Likewise, big interval sets can be used in many but not all functions. A notable exception is gintervals.load that allows loading only a single chromosome (or a chromosome pair for 2D cases) of a big intervals set.

Tracks

A Track is a data structure that allows binding numeric data (floating point values) to a genomic space (a set of genomic intervals). The data in the tracks can typically be accessed through track expressions that are widely used by various functions of the package.

Two fundamental types of tracks exist: 1D and 2D.

1D Track

A 1D track (or one-dimensional track) maps numeric values \(V_0, ..., V_n\) to non-overlapping 1D intervals. The package supports two formats of 1D tracks: Dense (sometimes also referred to as Fixed Bin) and Sparse.

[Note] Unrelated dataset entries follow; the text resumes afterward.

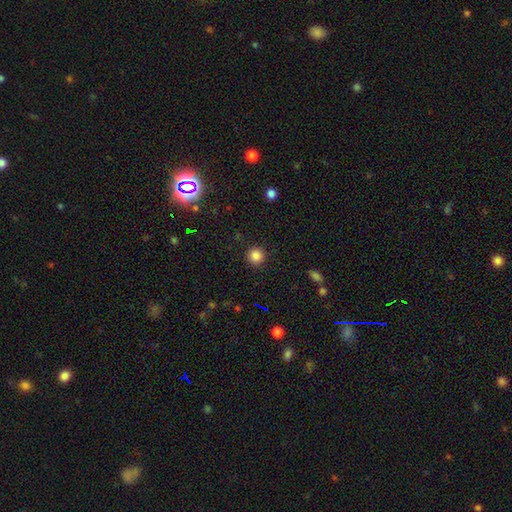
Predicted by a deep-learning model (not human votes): Q: Smooth or featured?
A: smooth (85%); runner-up: star or artifact (11%)
Q: How rounded?
A: round (94%); runner-up: in between (5%)
Q: Merging?
A: none (91%); runner-up: minor disturbance (5%)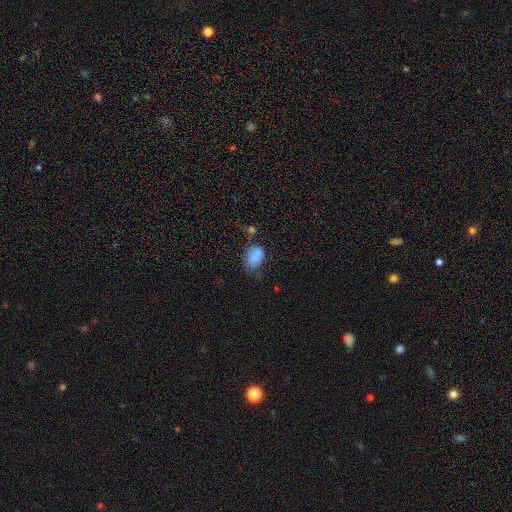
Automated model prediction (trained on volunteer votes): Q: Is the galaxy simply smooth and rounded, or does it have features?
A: smooth — 79%.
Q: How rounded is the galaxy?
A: in between — 81%.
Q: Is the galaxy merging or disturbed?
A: none — 41%.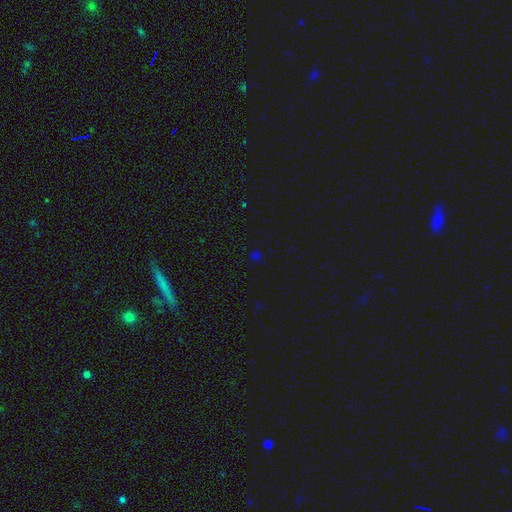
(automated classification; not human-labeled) A star or artifact, not a galaxy (55%).

Vote fractions:
- Smooth or featured? star or artifact: 55% / smooth: 40% / featured or disk: 6%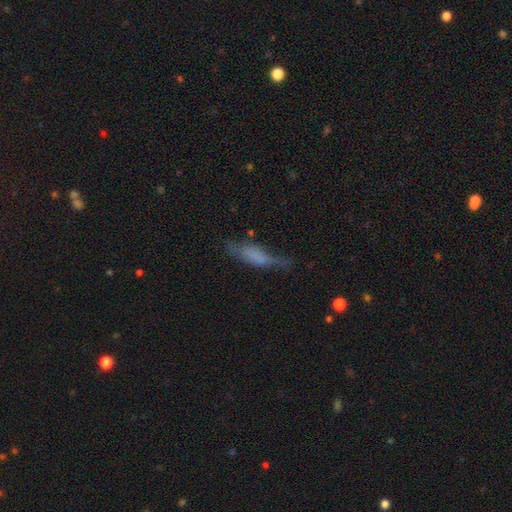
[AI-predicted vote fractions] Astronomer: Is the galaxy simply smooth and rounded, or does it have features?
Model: smooth — 55% (runner-up: featured or disk, 35%).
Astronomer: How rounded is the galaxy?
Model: cigar-shaped — 67%.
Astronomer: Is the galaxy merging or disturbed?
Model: none — 47% (runner-up: minor disturbance, 30%).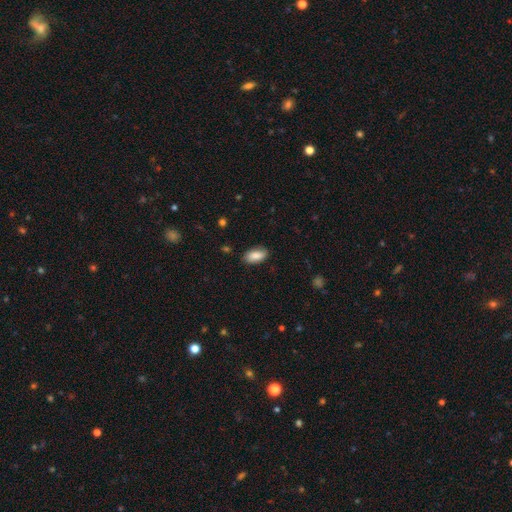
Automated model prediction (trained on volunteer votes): Smooth or featured? Predicted: smooth (p=0.86). How rounded? Predicted: in between (p=0.92). Merging? Predicted: none (p=0.84).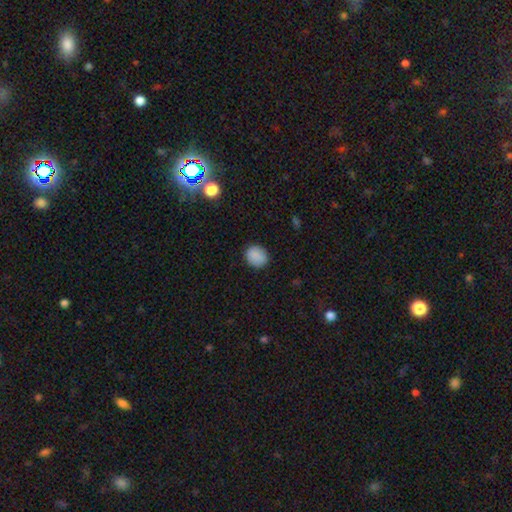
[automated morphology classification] Overall: smooth (88%). How rounded: round (70%). Merging: none (87%).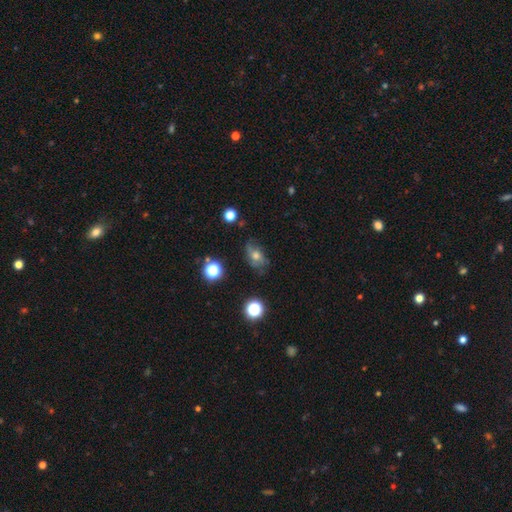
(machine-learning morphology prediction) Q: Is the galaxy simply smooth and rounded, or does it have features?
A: smooth — 41%.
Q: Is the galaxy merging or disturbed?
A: none — 64%.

For a Dense track, the size of the genomic interval is always fixed and called bin size. Numeric values are stored for all genomic intervals that cover the genome, although some values can be NaN. A Dense track file appears as a continuous chunk of values \(V_0, ..., V_n\), where \(V_i\) maps to an interval \([binsize * i, binsize * (i+1))\). Dense track files do not store interval coordinates, allowing them to represent large amounts of numeric data compactly. The size of a Dense track is inversely proportional to the bin size. Random access to a value at a given coordinate has constant complexity, i.e., \(O(1)\).

Sparse tracks offer more flexibility compared to Dense tracks. Each numeric value can map to a genomic interval of any size. The size of a Sparse track is proportional to the number of numeric values (excluding NaNs). On the downside, the complexity of random access to a value at a given coordinate is \(O(logN)\), where \(N\) is the number of values in the track.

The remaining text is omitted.